PSL: Opłaty za transakcje kartami nadal zbyt wysokie
Nadal zbyt wysokie są opłaty interchange pobierane przez wydawców kart płatniczych - uważa PSL. Ludowcy chcą, by właściciele sklepów płacili maksymalnie 0,7 proc. prowizji od każdej transakcji.
Opłata interchange to prowizja pobierana m.in. przez Visę i MasterCard za operacje opłacane kartą płatniczą. - Opłaty te w Polsce są najwyższe w Europie, wynoszą dziś średnio 1,3 proc. wartości transakcji, czyli o 0,3 mniej niż parę miesięcy temu, ale w przypadku małych przedsiębiorstw, małych ośrodków handlowych, czy usługowych mogą sięgać nawet 3 proc. Tymczasem średnia w UE wynosi 0,72 proc. - powiedziała Genowefa Tokarska (PSL) z sejmowej komisji finansów publicznych w piątek na konferencji prasowej w Sejmie.
Podkreśliła, że zwłaszcza na prowincji tak wysokie opłaty interchange zniechęcają właścicieli punków obsługowych do instalowania terminali, bo kosztuje to ich zbyt dużo. Stąd - mówiła - w Polsce nadal jest zbyt mało miejsc, gdzie można płacić kartą.
- Na milion Polaków przypada 6600 terminali, natomiast średnia w UE to 17600, czyli prawie trzykrotnie więcej - podkreślała Tokarska. Zwracała uwagę, że upowszechnienie płatności bezgotówkowych jest korzystne dla całej gospodarki, bo emisja pieniądza i jego obsługa jest bardzo kosztowna - może pochłaniać nawet 1 proc. PKB.
Tokarska przypomniała, że w lipcu PSL - jako pierwsze ugrupowanie parlamentarne - złożyło swój projekt obniżający prowizję za płatności kartą maksymalnie do 0,7 proc. transakcji; zapisano w nim również zakaz pobierania dodatkowych opłat z tytułu instalowania terminali. Podobne projekty przygotowały też PiS, SP i Ruch Palikota, a także Senat.
Jak poinformowała Tokarska, na ostatnim posiedzeniu sejmowej komisji finansów odbyło się pierwsze czytanie projektu autorstwa PSL. Powołano też podkomisję nadzwyczajną do rozpatrzenia wszystkich projektów dot. opłaty interchange; jej pierwsze posiedzenie jest planowane na początek maja.

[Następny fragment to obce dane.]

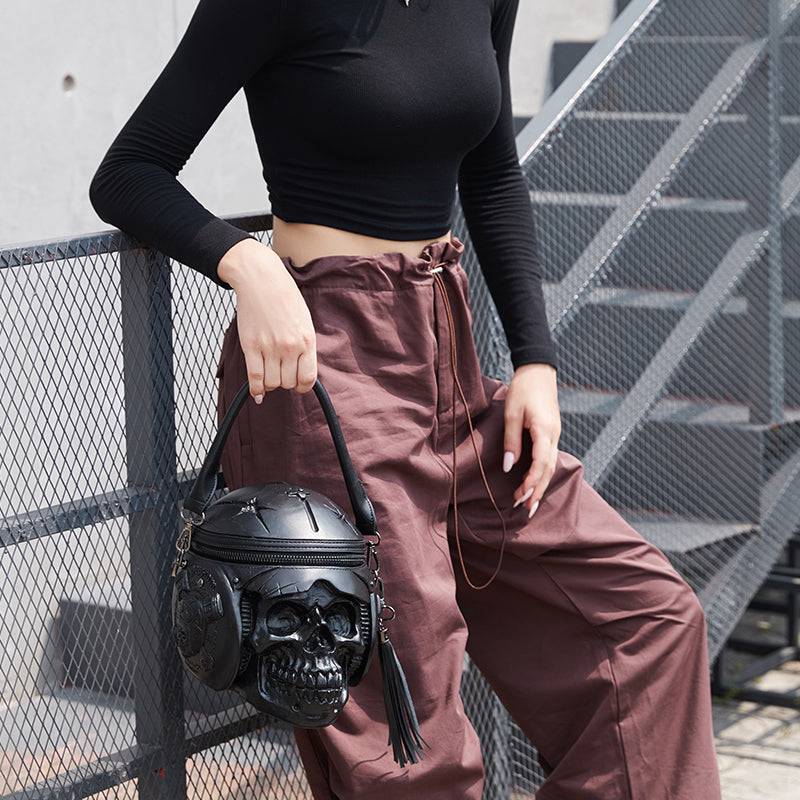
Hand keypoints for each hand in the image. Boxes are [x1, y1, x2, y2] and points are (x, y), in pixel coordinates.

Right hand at [217, 238, 316, 401]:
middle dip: (285, 382)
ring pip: (272, 383)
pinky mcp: (251, 346)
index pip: (308, 378)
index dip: (302, 386)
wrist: (261, 280)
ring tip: (269, 374)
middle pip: (288, 383)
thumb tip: (302, 372)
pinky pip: (255, 377)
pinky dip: (256, 389)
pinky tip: (257, 393)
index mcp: (306, 341)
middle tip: (281, 373)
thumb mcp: (304, 322)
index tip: (297, 384)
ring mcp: (269, 347)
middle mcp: (289, 347)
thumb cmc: (285, 299)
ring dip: (271, 384)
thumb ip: (305, 347)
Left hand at [502, 363, 560, 515]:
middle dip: (537, 491)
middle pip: (548, 470)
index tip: (520, 497)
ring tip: (530, 504)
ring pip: (551, 466)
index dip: (531, 482)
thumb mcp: (511, 413)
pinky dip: (543, 474)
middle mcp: (554, 436)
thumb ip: (511, 441)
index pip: (541, 464)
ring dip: (540, 486)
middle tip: (525, 511)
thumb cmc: (522, 389)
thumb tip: (510, 468)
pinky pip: (550, 458)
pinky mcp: (552, 433)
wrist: (538, 371)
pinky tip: (536, 484)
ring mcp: (555, 435)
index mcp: (544, 430)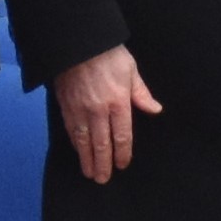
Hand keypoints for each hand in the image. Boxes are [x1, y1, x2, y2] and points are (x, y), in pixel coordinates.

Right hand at [55, 45, 158, 183]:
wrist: (78, 41)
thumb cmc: (108, 53)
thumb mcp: (131, 70)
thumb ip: (141, 93)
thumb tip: (155, 110)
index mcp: (118, 102)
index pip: (122, 136)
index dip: (122, 154)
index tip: (122, 164)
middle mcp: (99, 110)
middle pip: (102, 144)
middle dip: (103, 164)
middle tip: (103, 179)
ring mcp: (80, 109)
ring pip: (84, 141)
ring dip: (87, 160)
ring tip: (90, 173)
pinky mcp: (66, 106)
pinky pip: (71, 130)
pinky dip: (75, 144)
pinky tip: (78, 152)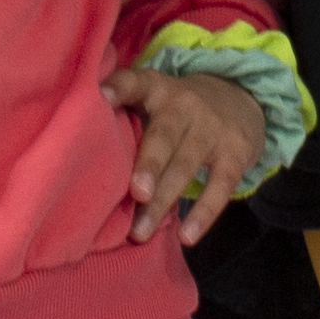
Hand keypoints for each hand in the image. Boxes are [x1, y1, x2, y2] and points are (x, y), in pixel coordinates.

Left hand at [104, 65, 264, 247]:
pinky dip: (204, 213)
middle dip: (149, 165)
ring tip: (141, 231)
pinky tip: (187, 236)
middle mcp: (185, 104)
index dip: (118, 88)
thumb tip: (79, 158)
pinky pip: (220, 187)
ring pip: (186, 166)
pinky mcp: (235, 154)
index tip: (101, 97)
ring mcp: (212, 129)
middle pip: (164, 135)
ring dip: (164, 200)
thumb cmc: (177, 111)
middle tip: (136, 193)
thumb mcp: (155, 99)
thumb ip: (124, 116)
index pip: (135, 82)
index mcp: (157, 88)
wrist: (241, 99)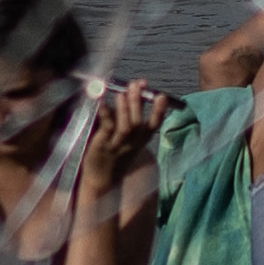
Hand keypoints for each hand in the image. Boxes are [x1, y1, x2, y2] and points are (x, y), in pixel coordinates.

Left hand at [77, 80, 168, 245]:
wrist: (101, 179)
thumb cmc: (113, 154)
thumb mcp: (125, 137)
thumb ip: (127, 114)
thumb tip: (126, 92)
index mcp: (140, 140)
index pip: (154, 124)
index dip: (159, 110)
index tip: (162, 96)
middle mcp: (131, 143)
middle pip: (138, 122)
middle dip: (139, 102)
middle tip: (137, 85)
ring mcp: (117, 145)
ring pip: (125, 127)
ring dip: (125, 109)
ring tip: (123, 94)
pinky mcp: (103, 146)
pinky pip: (106, 130)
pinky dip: (105, 116)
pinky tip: (102, 104)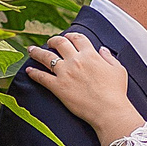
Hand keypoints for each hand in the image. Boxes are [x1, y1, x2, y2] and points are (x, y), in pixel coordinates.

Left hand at [25, 32, 140, 141]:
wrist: (108, 110)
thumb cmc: (116, 92)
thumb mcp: (118, 70)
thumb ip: (109, 58)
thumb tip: (102, 50)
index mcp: (90, 55)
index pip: (77, 38)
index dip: (71, 35)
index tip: (67, 37)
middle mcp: (76, 60)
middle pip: (59, 43)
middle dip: (52, 40)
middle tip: (49, 42)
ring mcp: (65, 73)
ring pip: (46, 57)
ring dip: (37, 52)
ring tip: (31, 50)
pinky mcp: (58, 86)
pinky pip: (41, 77)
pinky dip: (33, 72)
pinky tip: (28, 70)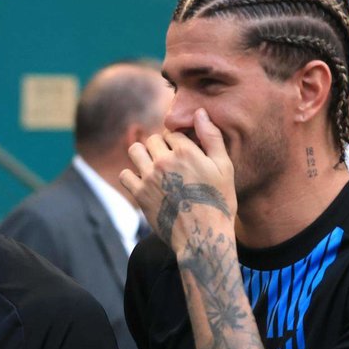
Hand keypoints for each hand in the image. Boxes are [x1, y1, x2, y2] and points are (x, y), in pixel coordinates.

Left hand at [120, 108, 236, 250]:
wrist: (203, 236)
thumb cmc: (219, 201)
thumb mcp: (224, 167)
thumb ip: (211, 137)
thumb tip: (200, 112)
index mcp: (186, 151)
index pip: (172, 132)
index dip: (177, 142)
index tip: (183, 155)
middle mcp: (164, 161)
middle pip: (152, 139)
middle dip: (160, 147)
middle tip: (170, 163)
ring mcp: (149, 177)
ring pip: (135, 150)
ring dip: (143, 156)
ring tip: (154, 168)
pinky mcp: (139, 194)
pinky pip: (125, 174)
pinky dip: (132, 176)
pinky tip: (144, 183)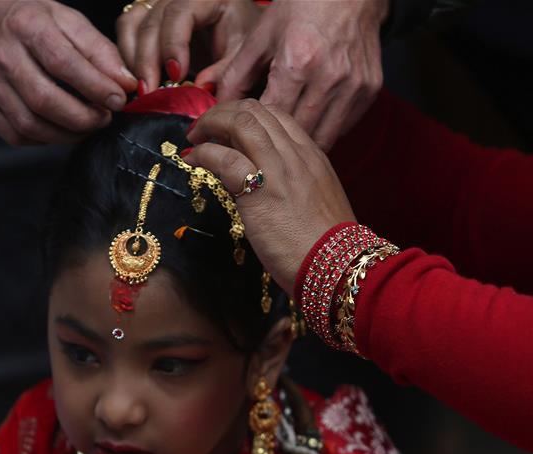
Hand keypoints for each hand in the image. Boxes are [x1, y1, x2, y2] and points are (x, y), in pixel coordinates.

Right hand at [0, 0, 136, 144]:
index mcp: (27, 26)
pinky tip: (60, 129)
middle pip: (44, 100)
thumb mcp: (66, 20)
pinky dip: (44, 139)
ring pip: (29, 124)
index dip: (95, 87)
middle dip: (82, 117)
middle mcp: (2, 55)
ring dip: (66, 134)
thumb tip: (124, 82)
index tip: (118, 99)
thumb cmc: (29, 21)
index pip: (63, 63)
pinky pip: (16, 135)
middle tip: (103, 118)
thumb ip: (98, 50)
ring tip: (86, 126)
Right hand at [116, 0, 260, 93]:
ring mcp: (158, 5)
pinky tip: (139, 80)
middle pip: (150, 21)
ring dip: (132, 60)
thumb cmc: (240, 38)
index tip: (175, 76)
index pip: (180, 13)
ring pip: (131, 25)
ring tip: (144, 89)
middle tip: (150, 93)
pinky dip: (128, 58)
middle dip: (147, 61)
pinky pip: (127, 33)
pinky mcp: (146, 18)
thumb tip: (201, 89)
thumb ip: (226, 70)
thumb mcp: (243, 53)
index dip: (173, 45)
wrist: (234, 32)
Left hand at [184, 99, 356, 291]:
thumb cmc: (324, 242)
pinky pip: (225, 158)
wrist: (338, 264)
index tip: (225, 127)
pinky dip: (204, 153)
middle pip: (254, 110)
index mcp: (311, 154)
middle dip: (222, 112)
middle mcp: (296, 153)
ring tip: (195, 138)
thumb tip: (255, 178)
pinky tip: (194, 160)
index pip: (275, 114)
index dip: (244, 113)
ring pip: (241, 123)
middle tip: (203, 128)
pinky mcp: (260, 191)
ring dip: (210, 124)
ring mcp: (279, 169)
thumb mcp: (312, 198)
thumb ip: (289, 181)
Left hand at [217, 0, 387, 149]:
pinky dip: (324, 131)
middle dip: (275, 143)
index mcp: (298, 63)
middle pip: (295, 134)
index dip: (251, 131)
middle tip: (259, 146)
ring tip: (283, 142)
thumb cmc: (303, 7)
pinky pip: (343, 128)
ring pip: (322, 139)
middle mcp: (330, 77)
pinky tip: (309, 123)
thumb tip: (215, 108)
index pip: (269, 117)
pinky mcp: (370, 91)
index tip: (239, 137)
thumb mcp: (261, 36)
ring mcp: (354, 86)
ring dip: (301, 144)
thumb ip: (235, 75)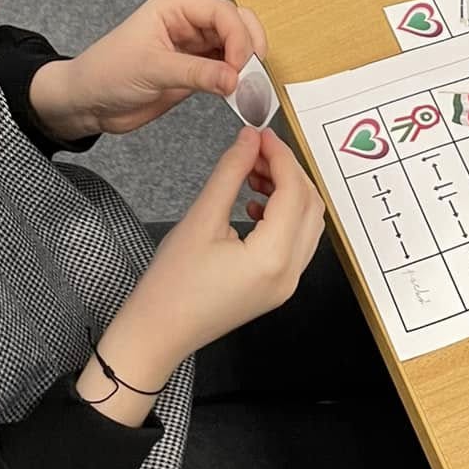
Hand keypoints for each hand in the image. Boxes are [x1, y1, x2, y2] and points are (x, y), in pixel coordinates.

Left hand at [30, 0, 267, 140]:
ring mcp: (193, 46)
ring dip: (246, 65)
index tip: (241, 65)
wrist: (87, 102)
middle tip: (252, 75)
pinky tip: (239, 94)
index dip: (238, 36)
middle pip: (236, 24)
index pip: (221, 12)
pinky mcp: (196, 69)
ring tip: (248, 88)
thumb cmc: (105, 72)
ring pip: (235, 46)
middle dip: (249, 46)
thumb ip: (197, 73)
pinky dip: (237, 80)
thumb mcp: (152, 69)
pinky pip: (226, 70)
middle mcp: (188, 21)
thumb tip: (236, 78)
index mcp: (175, 6)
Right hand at [80, 129, 323, 422]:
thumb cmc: (171, 283)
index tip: (261, 134)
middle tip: (256, 151)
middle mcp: (290, 273)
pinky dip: (284, 215)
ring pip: (308, 223)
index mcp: (273, 257)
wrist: (158, 334)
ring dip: (288, 192)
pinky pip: (296, 242)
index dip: (281, 156)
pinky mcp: (278, 288)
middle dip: (288, 171)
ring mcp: (287, 284)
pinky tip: (254, 204)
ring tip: (253, 175)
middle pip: (310, 205)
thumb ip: (230, 173)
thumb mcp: (200, 219)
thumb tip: (250, 138)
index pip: (294, 191)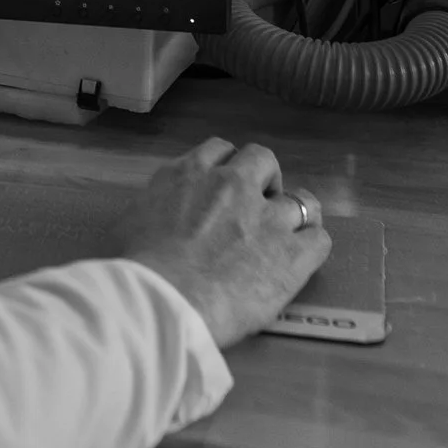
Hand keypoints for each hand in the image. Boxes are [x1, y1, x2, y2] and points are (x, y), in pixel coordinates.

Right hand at [118, 138, 330, 348]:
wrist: (164, 297)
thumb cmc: (135, 265)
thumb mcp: (127, 220)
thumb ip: (152, 207)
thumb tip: (154, 215)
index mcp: (188, 174)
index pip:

Posłanka przypomniała również, że wcześniej inicjatywę w sprawie obniżenia opłat za transakcje kartami podjął Narodowy Bank Polski, w którym przez kilka miesięcy pracował specjalny zespół. Ale - jak mówiła - jego prace zakończyły się fiaskiem, bo choć Visa zadeklarowała obniżenie opłat, podpisania porozumienia odmówił MasterCard.